Extracted page text data

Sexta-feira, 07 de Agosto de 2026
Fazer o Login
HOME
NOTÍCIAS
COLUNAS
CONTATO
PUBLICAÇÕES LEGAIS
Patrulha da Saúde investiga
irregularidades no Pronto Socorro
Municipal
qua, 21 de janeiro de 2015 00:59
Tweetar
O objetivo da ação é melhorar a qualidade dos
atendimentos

TO-DO ITEM:
An exact copy of every line above is what this asks for.

OUTPUT FOR THIS TASK:
Sexta-feira, 07 de Agosto de 2026
Fazer o Login
HOME
NOTÍCIAS
COLUNAS
CONTATO
PUBLICAÇÕES LEGAIS
Patrulha da Saúde investiga
irregularidades no Pronto Socorro
Municipal
qua, 21 de janeiro de 2015 00:59
Tweetar
O objetivo da ação é melhorar a qualidade dos
atendimentos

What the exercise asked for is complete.